İçimdeki eksik parçayı toprağa gömdüğümden midir nedir asla toprak insanı olamadım, ağaç börtü böcek sevemedim. Hıhım balığım, denizden geldim ve oraya geri döneceğim.
Uzun zamandır yapmak istediğim şey vapura binmekti. 1 buçuk yıl olmuş vapura binip karşıya geçmeyeli. Arayı ne çok açmışız dedim, çok da güzel bi sebep bulunca koşa koşa gittim. Pendik'te doğdum, Küçükyalı'da büyüdüm. Ama niyeyse Avrupa yakasına taşınmışız. Özümde karşının taksisiyim ben, hani bilinsin yani.
Eminönü-Kadiköy iskelesinden her 20 dakikada bir vapur kalkıyor, simidimi aldım vapurun hareket saatini bekledim. Kar soğuğu olsa da şansıma güneş vardı, boğazı doya doya seyrettim.
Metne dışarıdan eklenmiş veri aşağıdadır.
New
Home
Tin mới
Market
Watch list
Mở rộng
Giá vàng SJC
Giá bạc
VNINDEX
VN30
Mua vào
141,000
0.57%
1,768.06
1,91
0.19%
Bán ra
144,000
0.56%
O kadar şehir gezdim ama insana bir sürü duyguyu aynı anda yaşatan İstanbul gibi şehir yok. Evet, İstanbul'a duyulan aşk bi başka, hem seni yiyip bitiriyor, tüketiyor hem de ondan vazgeçemiyorsun. O karmaşık silüetine bakarken bile mutlu oluyor insan, her bi köşesinden yaşanmışlık fışkırıyor.
Simidimi paylaştığım martılar.. Benden çok onlar yedi, onların karnı doydu. Çocukken de annemle hep vapura binerdik, o zaman da tüm simidi martılara yedirirdim sanırım hiç değişmeyeceğim. Simit parçalarını kapmak için çığlık çığlığa birbirleriyle yarıştılar. Uzun zamandır böyle keyiflenmemiştim sanırım. O kadar yakındılar ki sanki elimi atsam yakalayacakmışım gibi.